Our Changing Sales Calendar

The rule in residential real estate has always been that people look at homes in the spring, and close and move in the summer, so that they can begin a new school year on time.  That cycle has worked well for sellers, who can then avoid fixing up or showing their properties in bad weather, so they get their homes ready in early spring, list in May, and move in midsummer. 

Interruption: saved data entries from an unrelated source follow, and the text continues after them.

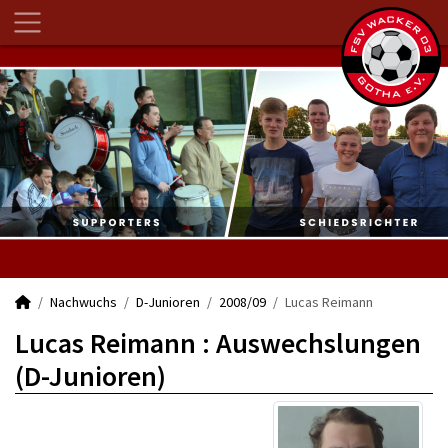
Nachwuchs
D-Junioren
2008/09
Lucas Reimann
Lucas Reimann : Auswechslungen
(D-Junioren)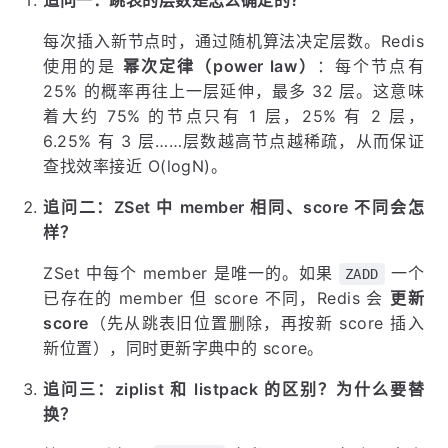
每次插入新节点时，通过随机算法决定层数。Redis
使用的是
幂次定律（power law）
：每个节点有
25% 的概率再往上一层延伸，最多 32 层。这意味
着大约 75% 的节点只有 1 层，25% 有 2 层，
6.25% 有 3 层……层数越高节点越稀疏，从而保证
查找效率接近 O(logN)。
追问二：ZSet 中 member 相同、score 不同会怎
样？
ZSet 中每个 member 是唯一的。如果
一个
ZADD
已存在的 member 但 score 不同，Redis 会
更新
score
（先从跳表旧位置删除，再按新 score 插入
新位置），同时更新字典中的 score。
追问三：ziplist 和 listpack 的区别？为什么要替
换？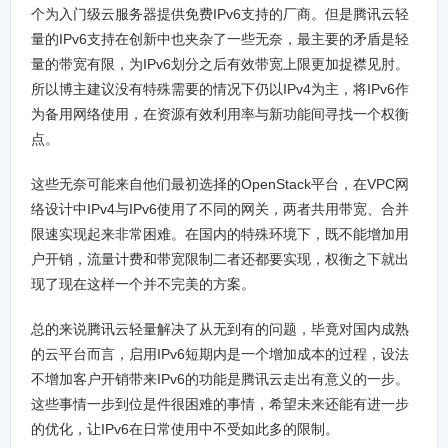
个为入门级云服务器提供免费IPv6支持的厂商。但是腾讯云轻
量的IPv6支持在创新中也夹杂了一些无奈，最主要的矛盾是轻
量的带宽有限，为IPv6划分之后有效带宽上限更加捉襟见肘。
所以博主建议没有特殊需要的情况下仍以IPv4为主，将IPv6作
为备用网络使用，在资源有效利用率与新功能间寻找一个权衡
点。
这些无奈可能来自他们最初选择的OpenStack平台，在VPC网
络设计中IPv4与IPv6使用了不同的网关，两者共用带宽、合并
限速实现起来非常困难。在国内的特殊环境下，既不能增加用
户开销，流量计费和带宽限制二者还都要实现，权衡之下就出
现了现在这样一个并不完美的方案。
总的来说腾讯云轻量解决了从无到有的问题，毕竟对国内成熟
的云平台而言，启用IPv6短期内是一个增加成本的过程，设法
不增加客户开销带来IPv6的功能是腾讯云走出有意义的一步。
这些事情一步到位是件很困难的事情，希望未来还能有进一步
的优化，让IPv6在日常使用中不受如此多的限制。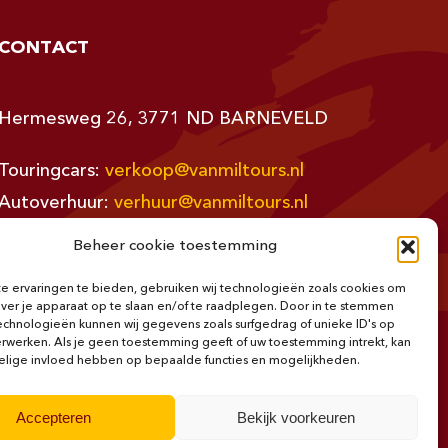
CONTACT
Hermesweg 26, 3771 ND BARNEVELD
Touringcars:
verkoop@vanmiltours.nl
Autoverhuur:
verhuur@vanmiltours.nl
Administratie:
administratie@vanmiltours.nl
Beheer cookie toestemming
Telefoon: 0342-412000 / 0342-415585
 ervaringen te bieden, gebruiken wij technologieën zoals cookies om
over je apparaat op te slaan en/of te raadplegen. Door in te stemmen
Fax: 0342-491000
chnologieën kunnen wij gegevens zoals surfgedrag of unieke ID's op
erwerken. Als je geen toestemming geeft of uw toestemming intrekt, kan
elige invloed hebben op bepaalde functies en mogelijkheden.
Accepteren
Bekijk voorkeuren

With fewer school-age children in the State, and more flexibility, this seasonal certainty has begun to change, especially near universities and hospitals. Those two categories work on a fiscal year, usually from July to June. They typically make their offers during the early part of the year, and get answers by early spring.  That means that, during the period when people are considering offers in and around New Haven, there is very little available and on the market.  This can lead to frustration, but it can also be good news for sellers who have their houses ready to go in late winter. 

Every year, I listen to agents say in February and March that they have nothing to show relocating families.  Every year, I tell agents to remind folks of this fact, and to get listings sooner.  Now we have proof, since we got a report of our website hits over the past 52 weeks.  Surprisingly, the highest number of unique visitors came in---drumroll, please--late January!  That continued into early March, and then settled down, before dropping to lower points in midsummer and late fall. 

So why not aim to have your property listed when the most potential buyers are looking?  We know that weather is a factor, but internal decluttering--the biggest issue for most people--can be done in any season, and why not do it when going outdoors is so much less tempting?  Internet etailing has taught us that the smartest sellers give the buyers what they want, when they want it.  In this case, that means that they'd like more choice earlier in the calendar year.  While some may be willing to wait until the traditional season, this really is a case where the early bird catches the worm!